Both countries have monarchies as well as elected leaders. In similar ways to the UK, the kings have little political power but are revered for their moral and symbolic roles.

In Thailand particularly, a law called Lese Majeste imposes strict penalties and long jail sentences for speaking ill against the king.  Anyone can be accused and anyone can accuse, and the Royal Thai Police must investigate.  Beyond discussing the benevolence of the King in Thailand, general etiquette is to  leave the King out of public conversation.  In addition to being a figurehead, the king represents a spirituality as well. Due to Therevada Buddhist mythology, the Thai kings are all known as Rama’s and in addition to their good works here on earth, are also fighting spiritual battles against evil on the spiritual plane. The current king, Maha Vajiralongkorn Bodindradebayavarangkun, or King Maha for short, became king after his father King Bhumibol died in 2016. Bhumibol was known as Rama IX and Maha is Rama X. Bhumibol was the longest serving monarch in Thai history and sat on the throne for 66 years.  King Bhumibol was revered for his kindness and spearheaded many humanitarian projects in Thailand. He also studied agricultural science in college and emphasized updated agricultural techniques in rice production. He was also an avid photographer and traveled around Thailand taking photos.
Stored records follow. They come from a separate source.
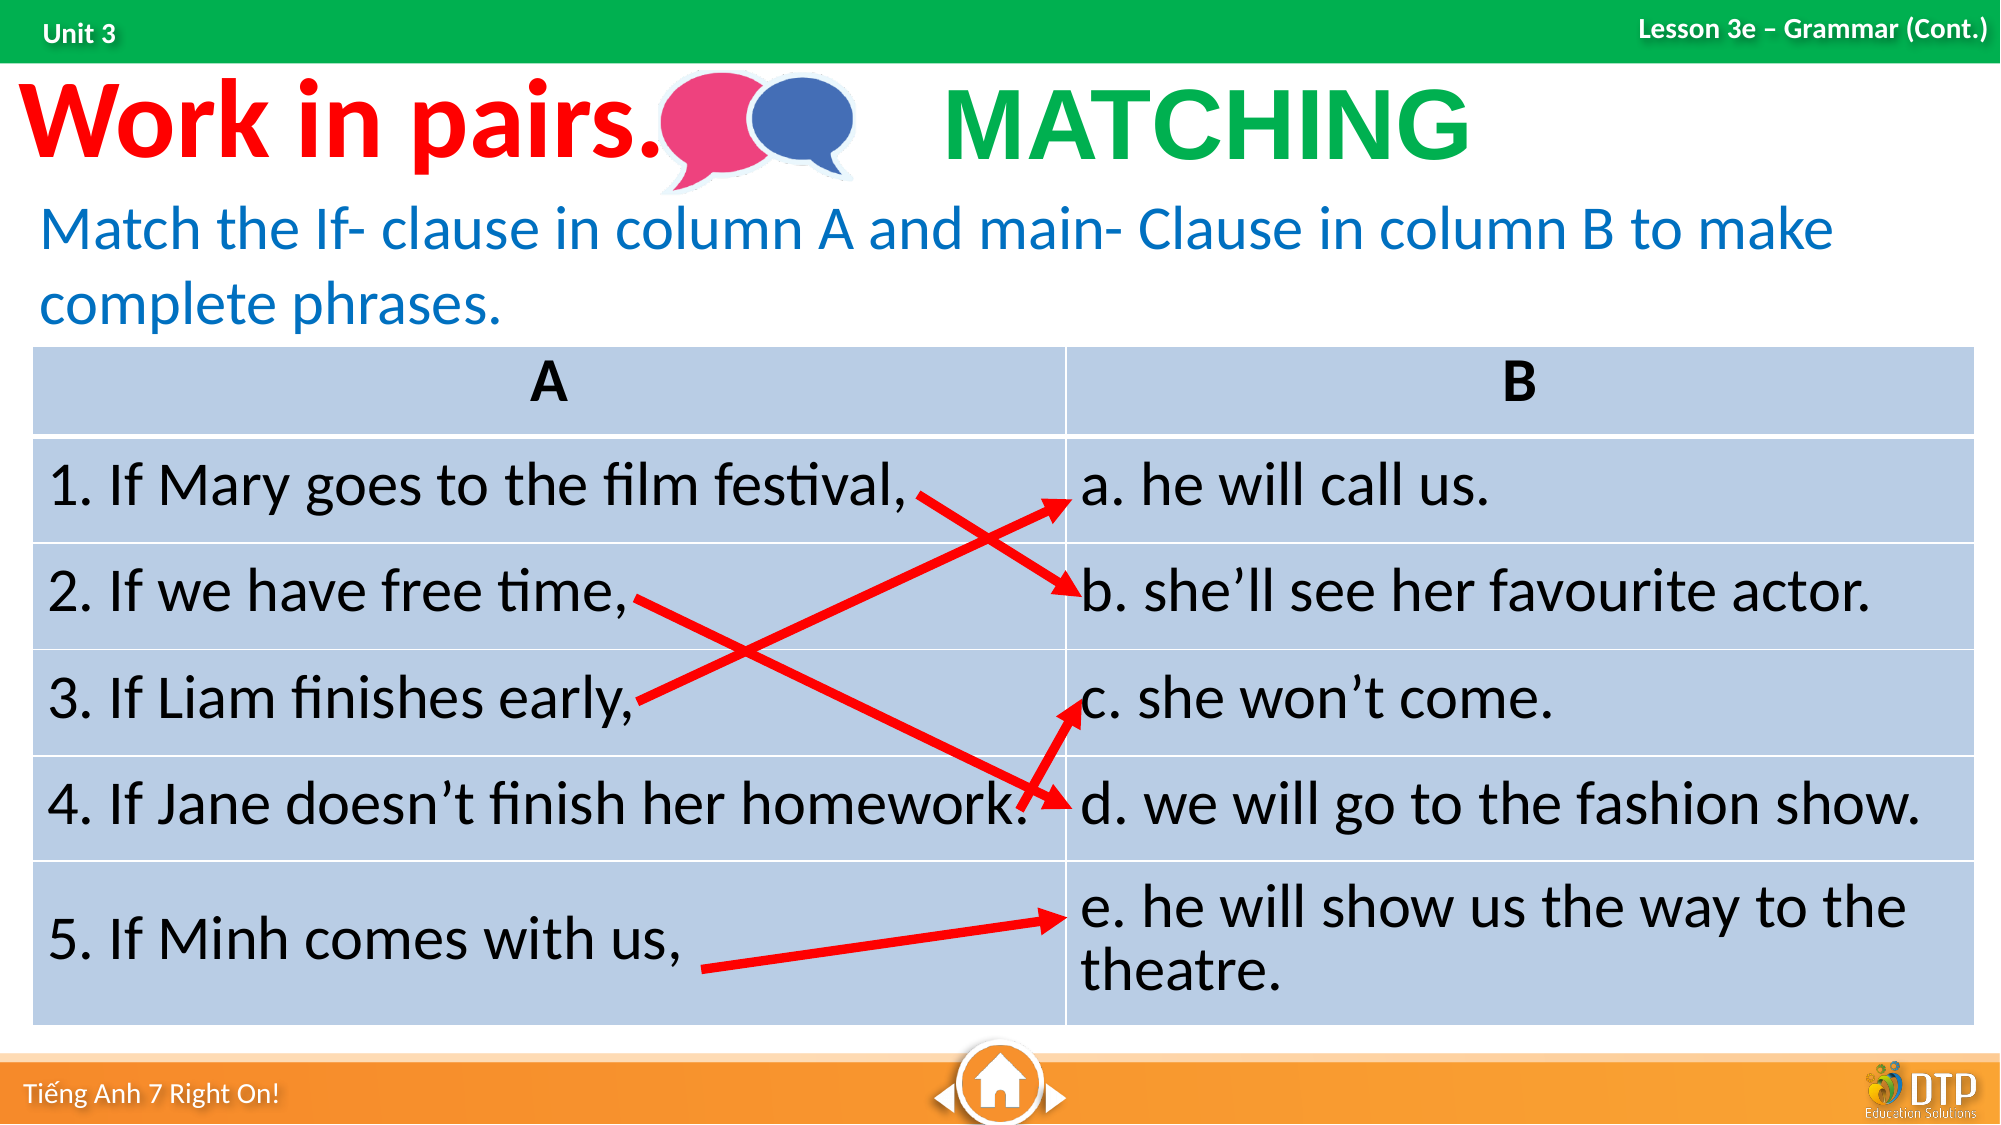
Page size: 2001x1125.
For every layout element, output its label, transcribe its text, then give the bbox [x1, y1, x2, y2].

table_cell 4. If Jane doesn’t finish her homework. [33, 757, 1065, 860]
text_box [917, 494, 1083, 598]
table_cell b. she’ll see her favourite actor. [1078, 544, 1974, 649]
table_cell a. he will call us. [1067, 439, 1974, 542]
text_box Work in pairs. [3, 37, 682, 188]
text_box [634, 708, 1014, 810]
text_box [1019, 698, 1083, 811]
text_box MATCHING [682, 52, 2000, 179]
table_cell 3. If Liam finishes early, [33, 650, 629, 755]
table_cell c. she won’t come. [1078, 650, 1974, 755]
table_cell 1. If Mary goes to the film festival, [33, 439, 1065, 542]
text_box Match the If- clause in column A and main- Clause in column B to make complete phrases. [24, 179, 2000, 345]
picture [656, 68, 857, 196]
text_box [700, 917, 1068, 970]
table_cell d. we will go to the fashion show. [1067, 757, 1974, 860]
table_header B [1067, 347, 1974, 434]
table_cell 2. If we have free time, [33, 544, 631, 649]
table_header A [33, 347, 1065, 434]
table_cell 5. If Minh comes with us, [33, 862, 1065, 1025]
picture [0, 64, 2000, 1125]
table_cell e. he will show us the way to the theatre. [1067, 862, 1974, 1025]
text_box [636, 499, 1073, 703]
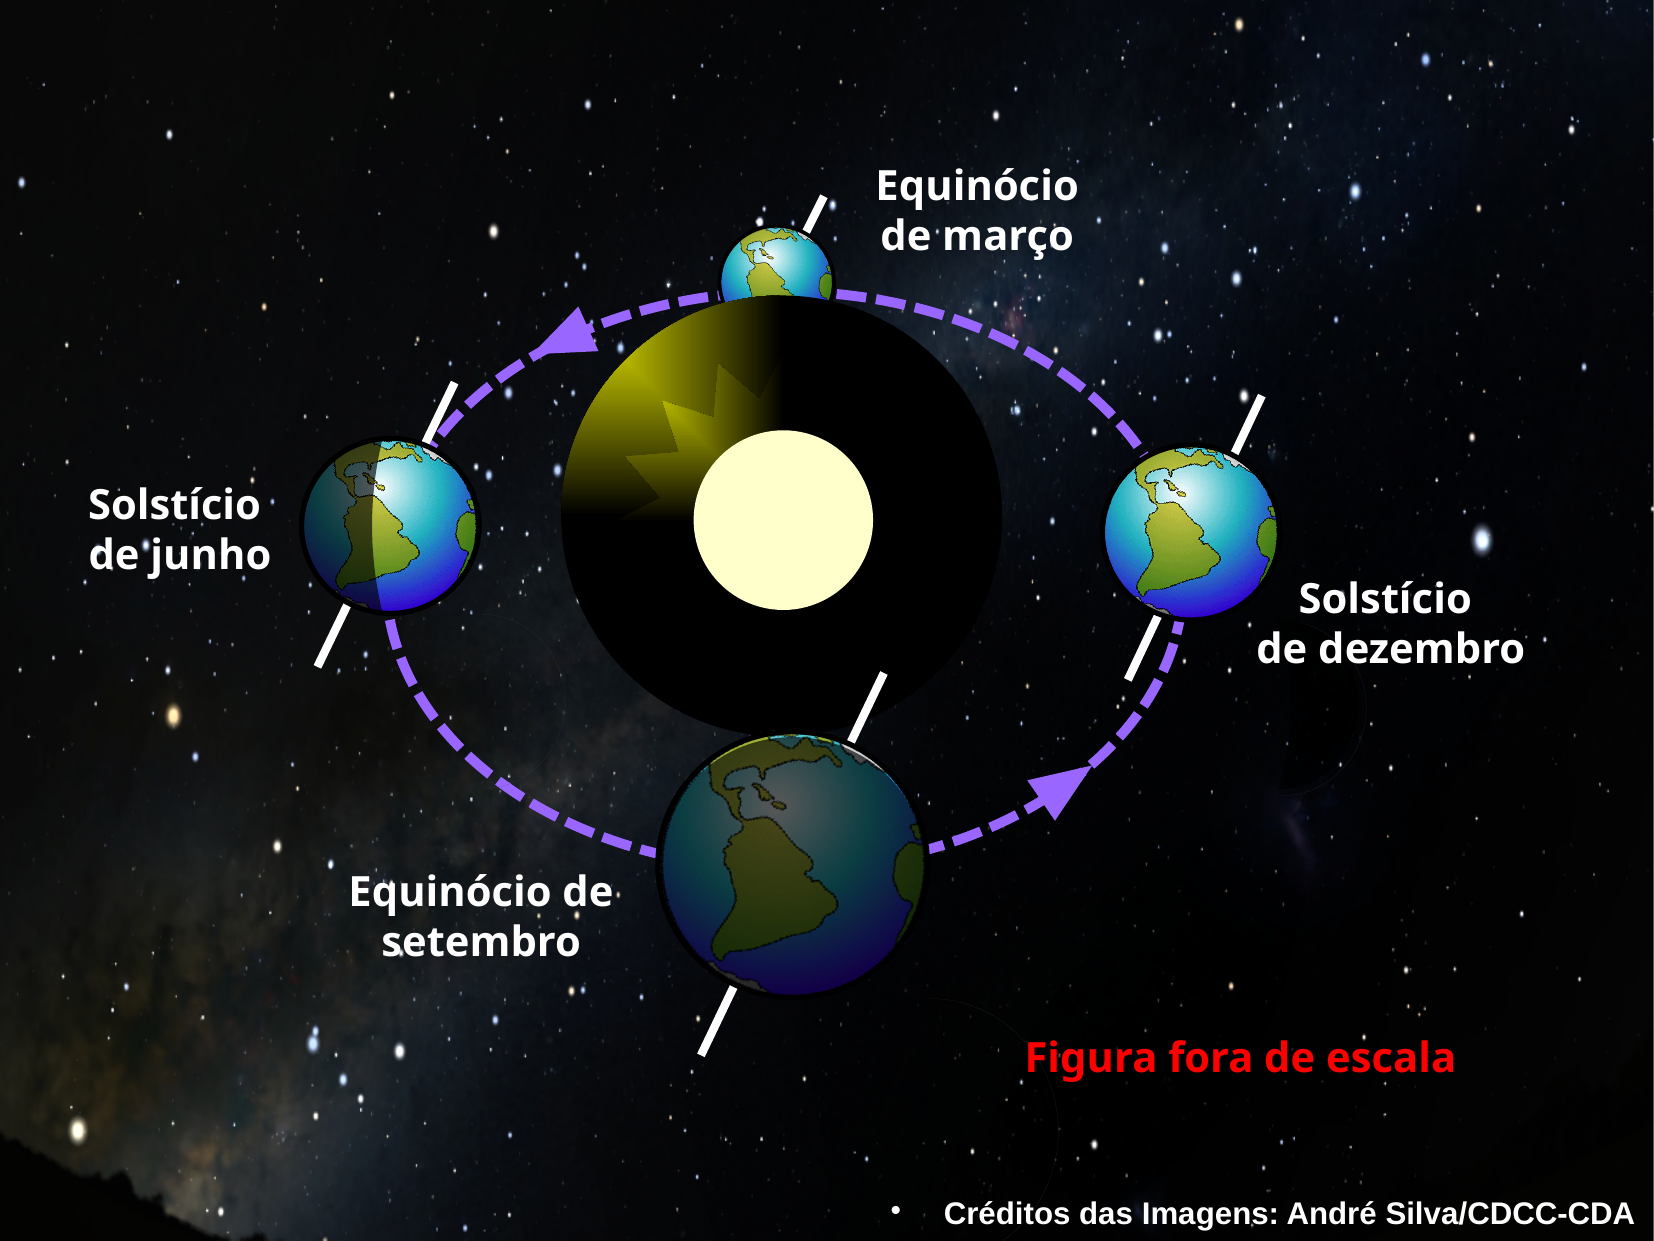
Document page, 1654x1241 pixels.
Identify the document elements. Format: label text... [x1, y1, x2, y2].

text_box Créditos das Imagens: André Silva/CDCC-CDA [0, 1193, 1637, 1241]
text_box Solstício de dezembro [1234, 564, 1548, 730]
text_box [390, 615, 565, 785]
picture [0, 0, 1654, 1241]
text_box [1027, 765, 1093, 821]
text_box [439, 296, 708, 853]
text_box [561, 302, 1003, 729]
text_box Solstício de junho [47, 470, 295, 585]
text_box Figura fora de escala [1009, 1023, 1542, 1089]
text_box [531, 306, 599, 355]
text_box Equinócio de março [844, 151, 1111, 266]
text_box Equinócio de setembro [324, 857, 638, 973]
text_box [612, 350, 956, 694]
text_box [1278, 730, 1355, 790]
text_box [693, 430, 874, 610]
text_box [838, 294, 1179, 844]
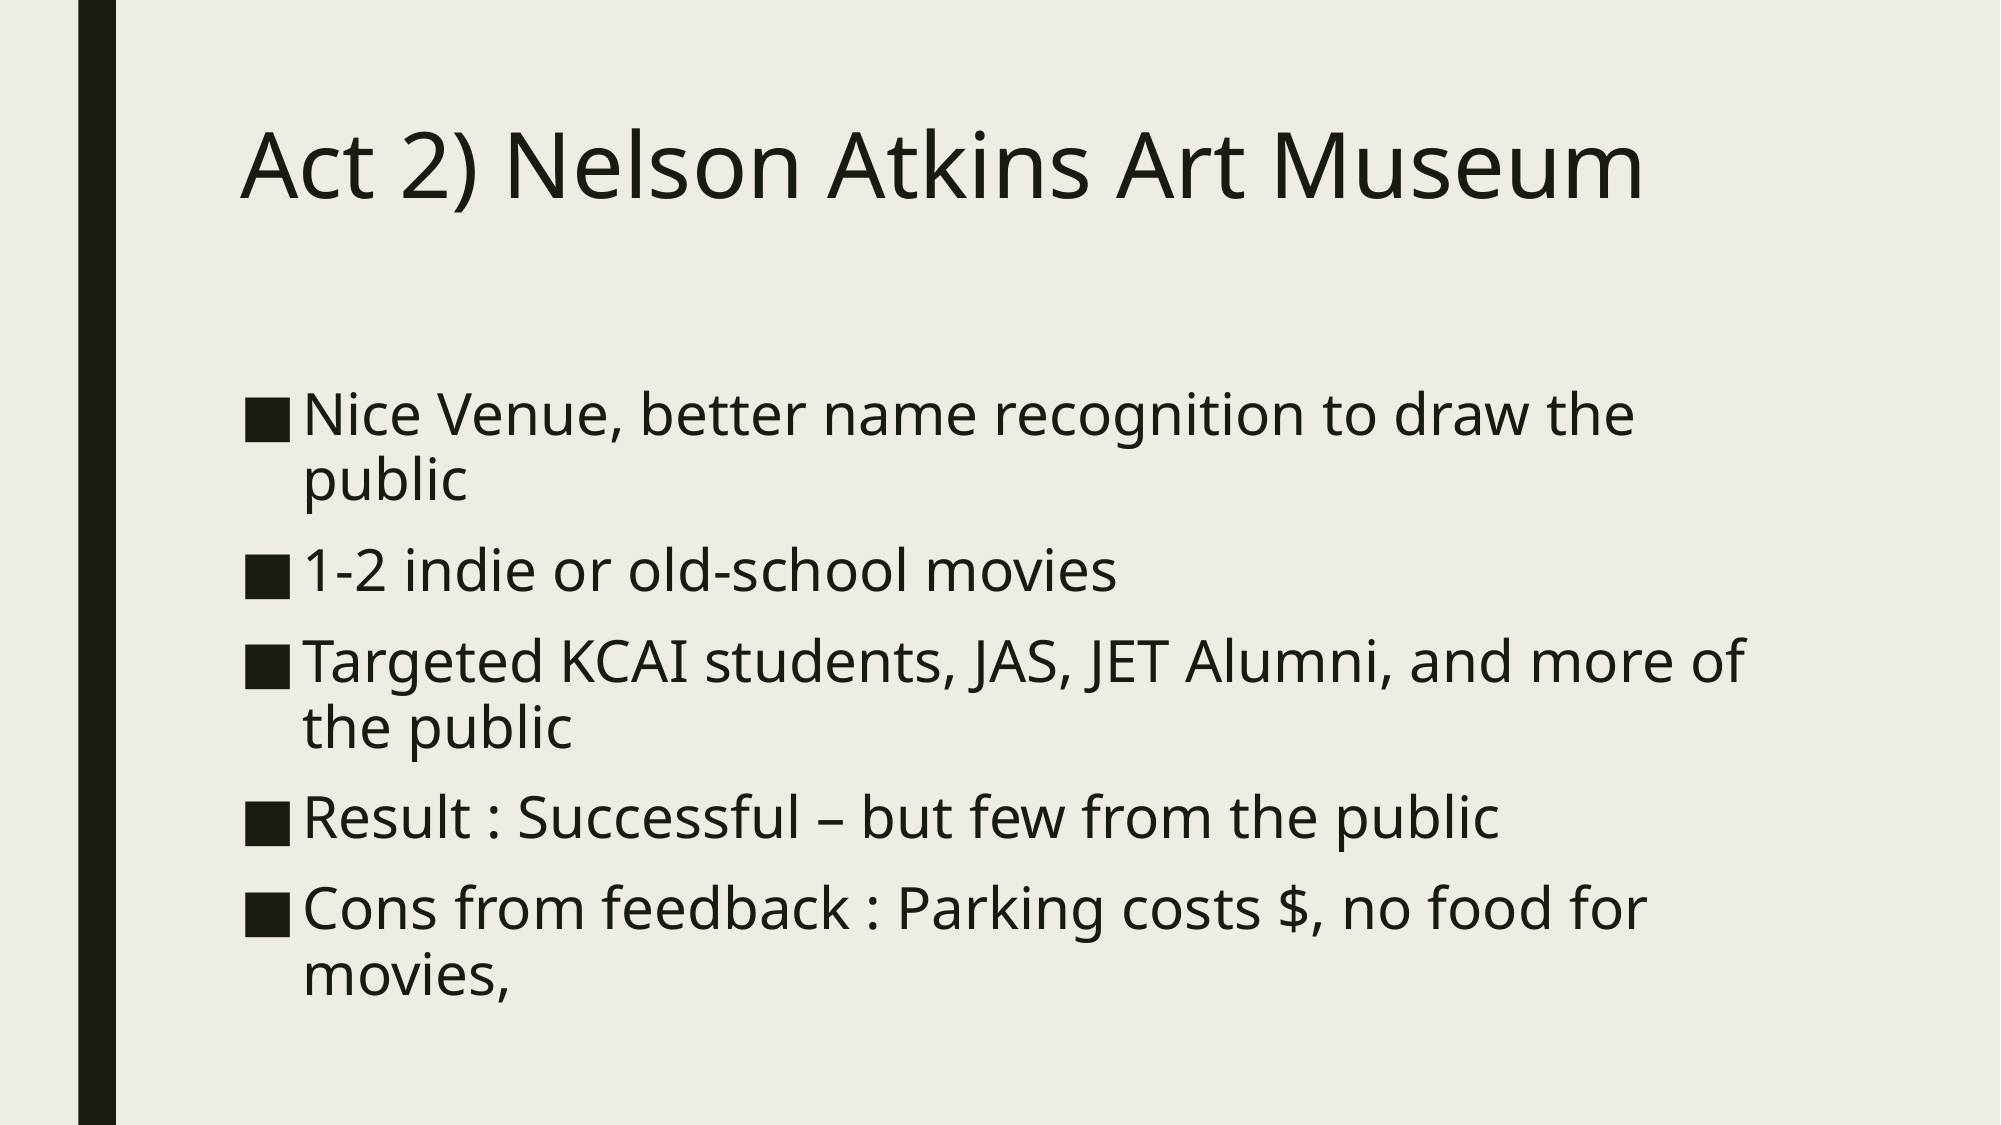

The political leader of Thailand is the Prime Minister. Although there are numerous political parties in Thailand, there are two political party umbrellas known informally as the red shirts and the yellow shirts.  The red shirts are known as a more rural, working class constituency, making up the North and Northeast sections of Thailand where the majority of agricultural production takes place.  Previous Prime Minister Thaksin Shinawatra, whose Thai Rak Thai party (meaning Thai love Thai) is still their most revered leader even though he fled Thailand and currently lives in exile in Dubai.  He owned the largest telecommunication company called Shin Corp and left the country after his term to avoid corruption charges.  He is beloved by the red shirts because he spearheaded many rural development projects, building roads throughout rural Thailand, expanding access to electricity, and generally improving infrastructure in the North and Northeast.  His brutal war on drugs was highly effective at ending opium production in the North, but did so through many extra-judicial killings, giving many law enforcement agencies license to kill drug dealers.

Since Thaksin, the yellow shirts of the Democratic Party came to power. This constituency represents the urban dwellers of Bangkok and other major cities. The yellow shirts are pro-foreign investment and represent the cosmopolitan side of Thai life. Abhisit Vejjajiva was a key Prime Minister of the yellow shirts, and the leader during serious conflict and riot in Thailand between red shirt and yellow shirt protesters. After Abhisit, Thaksin’s sister Yingluck Shinawatra became prime minister and conflict continued through her term.  So much so that she fled the country to avoid corruption charges. During her term, a bloodless military coup took place led by Prayut Chan-ocha. The rationale for the coup was that the military was not partisan and they would be able to bring peace between the competing interests.  The military junta government took over in 2014 and has ruled since.

Cambodia has taken a slightly different political path.  Their king Norodom Sihamoni has only been king since 2004 and monarchs are elected from the families of two bloodlines, Noradom and Sisowath.  Their prime minister, Hun Sen, has been prime minister since 1985.  He was a general under Pol Pot’s Khmer Rouge regime. Then he fled to Vietnam to join their forces which ousted the Khmer Rouge and installed a new government.  Hun Sen has been in charge ever since, as has his Cambodian People’s Party (CPP).

In the early 2010s, the CPP began to feel pressure from a new party called the Cambodian National Rescue Party (CNRP) which had begun to gain seats in the legislature and in local governments, and were appealing to growing numbers of youth.  Their leader Sam Rainsy is charismatic and also adept at using social media.  However, Hun Sen dissolved the party accusing them of being a terrorist organization and Rainsy left Cambodia and went into exile.

Like Thailand, discussing politics with foreigners in public is generally frowned upon in Cambodia. Large numbers of young people want to talk about their disillusion with the political system, but risk being reported to the police by anyone that overhears. The same goes for online.  Several activists have faced severe charges for writing anti-CPP sentiments on Facebook and other platforms.  I hope to introduce you to many youth in Cambodia, all of which have access to social media.  However, keep in mind that they face a bigger risk discussing these things in public than you do.